Callahan: Yes. So if your cranberry comes with ridges, or if you're making it scratch, they're all gonna do different things. The one with ridges has some sugar in it, though it's that sweet, tangy, unique flavor profile that we really like once a year. Then there's the more homemade style that's probably a little bit more tart. Cranberries are an aggressive flavor anyway. It's so sharp, and it's there to cut through the richness of the gravy, right? That's why cranberry is on the plate. So we have some red wines that are driven by red fruits and driven by acid that are going to do different things to the cranberries and really elevate the turkey, too. So this is Chateau Des Jacques Bourgogne Gamay 2015. On its own, a lovely bottle of wine. When you have it with food, it does some cool stuff. So you have that little bit of cranberry.
Mathieu: Wow, I didn't think you were allowed to do that! Cranberry with red wine. That's fascinating.

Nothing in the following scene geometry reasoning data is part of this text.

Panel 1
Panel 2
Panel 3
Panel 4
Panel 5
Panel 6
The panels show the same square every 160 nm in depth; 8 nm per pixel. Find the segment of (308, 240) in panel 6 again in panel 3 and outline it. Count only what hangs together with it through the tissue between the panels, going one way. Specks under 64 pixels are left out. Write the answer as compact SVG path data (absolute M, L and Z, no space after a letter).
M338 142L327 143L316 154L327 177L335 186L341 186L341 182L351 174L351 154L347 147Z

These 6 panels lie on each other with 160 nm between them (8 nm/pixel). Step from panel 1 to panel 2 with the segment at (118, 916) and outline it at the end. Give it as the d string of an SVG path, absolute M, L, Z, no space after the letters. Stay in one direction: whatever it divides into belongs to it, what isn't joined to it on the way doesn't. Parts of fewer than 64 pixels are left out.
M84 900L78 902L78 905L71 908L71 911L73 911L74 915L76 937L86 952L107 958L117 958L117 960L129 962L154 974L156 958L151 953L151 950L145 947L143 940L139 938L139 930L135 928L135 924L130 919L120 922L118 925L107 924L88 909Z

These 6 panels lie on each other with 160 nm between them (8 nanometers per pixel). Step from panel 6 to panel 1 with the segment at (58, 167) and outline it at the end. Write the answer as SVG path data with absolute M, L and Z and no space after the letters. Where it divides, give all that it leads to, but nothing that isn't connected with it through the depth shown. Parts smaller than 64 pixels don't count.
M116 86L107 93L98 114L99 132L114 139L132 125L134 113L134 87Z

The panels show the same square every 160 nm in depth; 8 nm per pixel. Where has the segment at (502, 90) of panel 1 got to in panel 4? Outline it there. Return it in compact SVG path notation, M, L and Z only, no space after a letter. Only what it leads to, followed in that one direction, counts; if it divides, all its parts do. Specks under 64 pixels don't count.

Callahan: Totally works. Totally cool. You got to find the right one. At the end of the day, the protein is certainly important, but the other stuff here is is messing more with the flavor profile of the wines. The tannin levels in the Beaujolais are very low.
All our palates are designed for what we like and don't like. Wine is no different. The idea that you should like a wine because it's expensive or because it comes from a certain place? Life's too short to drink wine you don't like. For me, wine has always been part of the meal. I think that's a huge part of why I like wine so much, because a great bottle of wine in a vacuum is just a really expensive glass of grape juice, right? But the best bottles of wine I've ever had have been in company that have made it unique.
The human element is important to remember.
Mathieu: Thanks for animating Thanksgiving dinner for us.